Items from a data source ->

==========

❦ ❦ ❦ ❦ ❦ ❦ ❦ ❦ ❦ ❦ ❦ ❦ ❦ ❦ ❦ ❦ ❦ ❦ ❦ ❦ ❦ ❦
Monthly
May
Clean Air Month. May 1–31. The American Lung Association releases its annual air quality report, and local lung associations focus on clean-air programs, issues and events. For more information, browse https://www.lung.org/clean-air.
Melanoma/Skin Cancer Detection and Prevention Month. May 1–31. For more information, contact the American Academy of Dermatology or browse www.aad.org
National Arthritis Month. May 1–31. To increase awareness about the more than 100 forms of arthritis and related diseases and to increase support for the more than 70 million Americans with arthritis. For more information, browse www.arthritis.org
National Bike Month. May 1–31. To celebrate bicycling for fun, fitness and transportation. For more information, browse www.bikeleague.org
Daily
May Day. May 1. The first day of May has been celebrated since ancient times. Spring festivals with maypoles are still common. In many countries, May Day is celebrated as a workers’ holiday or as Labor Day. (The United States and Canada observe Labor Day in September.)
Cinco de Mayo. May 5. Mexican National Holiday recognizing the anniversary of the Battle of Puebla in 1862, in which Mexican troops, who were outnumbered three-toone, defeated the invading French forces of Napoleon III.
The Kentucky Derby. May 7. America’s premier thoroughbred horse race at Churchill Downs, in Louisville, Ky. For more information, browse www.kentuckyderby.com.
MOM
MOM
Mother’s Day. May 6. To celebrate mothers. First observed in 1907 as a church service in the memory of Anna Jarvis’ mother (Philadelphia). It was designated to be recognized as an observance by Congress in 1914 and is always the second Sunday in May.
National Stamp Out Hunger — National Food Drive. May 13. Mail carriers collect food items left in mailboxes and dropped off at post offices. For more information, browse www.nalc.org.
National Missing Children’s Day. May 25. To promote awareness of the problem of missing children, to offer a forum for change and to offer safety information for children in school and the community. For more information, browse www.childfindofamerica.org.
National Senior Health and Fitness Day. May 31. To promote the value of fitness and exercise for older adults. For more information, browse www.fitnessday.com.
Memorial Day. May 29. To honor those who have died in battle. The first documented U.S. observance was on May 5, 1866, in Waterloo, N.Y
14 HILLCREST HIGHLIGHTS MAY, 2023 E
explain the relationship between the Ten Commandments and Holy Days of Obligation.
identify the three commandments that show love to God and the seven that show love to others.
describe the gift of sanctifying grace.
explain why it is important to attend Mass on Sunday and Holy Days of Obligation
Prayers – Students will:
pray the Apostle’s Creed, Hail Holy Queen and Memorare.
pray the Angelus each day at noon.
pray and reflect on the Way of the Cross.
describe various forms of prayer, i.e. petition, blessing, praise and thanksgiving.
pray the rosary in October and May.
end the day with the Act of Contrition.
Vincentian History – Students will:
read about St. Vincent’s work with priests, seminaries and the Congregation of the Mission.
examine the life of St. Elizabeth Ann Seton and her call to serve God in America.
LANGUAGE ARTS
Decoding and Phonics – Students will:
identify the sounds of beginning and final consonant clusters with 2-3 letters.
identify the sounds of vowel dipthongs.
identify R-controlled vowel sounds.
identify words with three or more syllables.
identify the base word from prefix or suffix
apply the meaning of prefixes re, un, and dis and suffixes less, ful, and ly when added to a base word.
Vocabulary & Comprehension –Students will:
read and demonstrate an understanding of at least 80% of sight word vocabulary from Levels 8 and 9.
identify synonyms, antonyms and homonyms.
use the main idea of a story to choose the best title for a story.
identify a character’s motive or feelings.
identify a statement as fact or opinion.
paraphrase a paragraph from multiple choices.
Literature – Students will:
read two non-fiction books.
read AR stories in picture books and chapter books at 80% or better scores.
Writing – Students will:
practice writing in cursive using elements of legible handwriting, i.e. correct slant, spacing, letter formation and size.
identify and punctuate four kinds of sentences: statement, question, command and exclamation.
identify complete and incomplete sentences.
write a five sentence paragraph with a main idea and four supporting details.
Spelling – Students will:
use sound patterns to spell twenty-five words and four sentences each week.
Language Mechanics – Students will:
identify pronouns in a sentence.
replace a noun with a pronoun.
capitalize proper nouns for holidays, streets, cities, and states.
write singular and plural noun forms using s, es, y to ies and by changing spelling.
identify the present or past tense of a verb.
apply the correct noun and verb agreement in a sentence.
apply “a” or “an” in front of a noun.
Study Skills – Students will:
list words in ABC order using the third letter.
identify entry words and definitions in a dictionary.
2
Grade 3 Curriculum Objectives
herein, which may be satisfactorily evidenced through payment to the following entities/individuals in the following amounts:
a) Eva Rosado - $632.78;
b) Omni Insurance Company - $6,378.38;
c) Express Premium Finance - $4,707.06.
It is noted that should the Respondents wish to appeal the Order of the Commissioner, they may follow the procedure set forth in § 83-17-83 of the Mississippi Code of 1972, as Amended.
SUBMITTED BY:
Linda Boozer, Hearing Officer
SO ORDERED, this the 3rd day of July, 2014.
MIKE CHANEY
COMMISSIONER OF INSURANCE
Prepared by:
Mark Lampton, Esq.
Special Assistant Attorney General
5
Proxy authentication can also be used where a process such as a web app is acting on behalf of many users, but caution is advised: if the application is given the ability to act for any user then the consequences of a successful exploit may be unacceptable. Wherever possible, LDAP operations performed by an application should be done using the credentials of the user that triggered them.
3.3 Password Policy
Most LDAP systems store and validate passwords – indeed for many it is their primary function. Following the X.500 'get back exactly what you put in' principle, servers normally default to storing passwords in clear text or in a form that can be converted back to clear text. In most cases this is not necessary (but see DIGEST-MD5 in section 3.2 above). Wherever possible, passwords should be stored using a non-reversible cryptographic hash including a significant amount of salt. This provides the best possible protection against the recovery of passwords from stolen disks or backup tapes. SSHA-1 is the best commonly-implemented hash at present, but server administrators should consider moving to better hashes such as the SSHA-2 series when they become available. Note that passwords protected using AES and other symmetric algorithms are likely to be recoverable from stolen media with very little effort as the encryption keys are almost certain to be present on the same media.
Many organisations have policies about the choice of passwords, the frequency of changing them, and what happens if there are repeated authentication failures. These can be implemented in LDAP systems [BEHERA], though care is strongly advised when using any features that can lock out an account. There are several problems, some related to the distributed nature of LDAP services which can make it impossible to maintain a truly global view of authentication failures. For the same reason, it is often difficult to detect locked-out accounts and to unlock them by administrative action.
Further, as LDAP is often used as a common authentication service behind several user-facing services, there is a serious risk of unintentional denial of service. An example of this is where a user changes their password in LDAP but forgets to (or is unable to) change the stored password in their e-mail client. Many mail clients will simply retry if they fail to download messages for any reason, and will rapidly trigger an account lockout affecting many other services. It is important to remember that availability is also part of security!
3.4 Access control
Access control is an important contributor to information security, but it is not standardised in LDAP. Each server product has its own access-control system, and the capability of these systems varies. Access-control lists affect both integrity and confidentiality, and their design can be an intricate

==========

TASK TO COMPLETE -> Above are the records; from them, give again exactly the lines from the one containing "Cinco de Mayo." to the one containing "Mother’s Day. May", both lines included, and nothing more.

WRITTEN ANSWER ->
Cinco de Mayo. May 5. Mexican National Holiday recognizing the anniversary of the Battle of Puebla in 1862, in which Mexican troops, who were outnumbered three-toone, defeated the invading French forces of Napoleon III.
The Kentucky Derby. May 7. America’s premier thoroughbred horse race at Churchill Downs, in Louisville, Ky. For more information, browse www.kentuckyderby.com.
MOM
MOM
Mother’s Day. May 6. To celebrate mothers. First observed in 1907 as a church service in the memory of Anna Jarvis’ mother (Philadelphia). It was designated to be recognized as an observance by Congress in 1914 and is always the second Sunday in May.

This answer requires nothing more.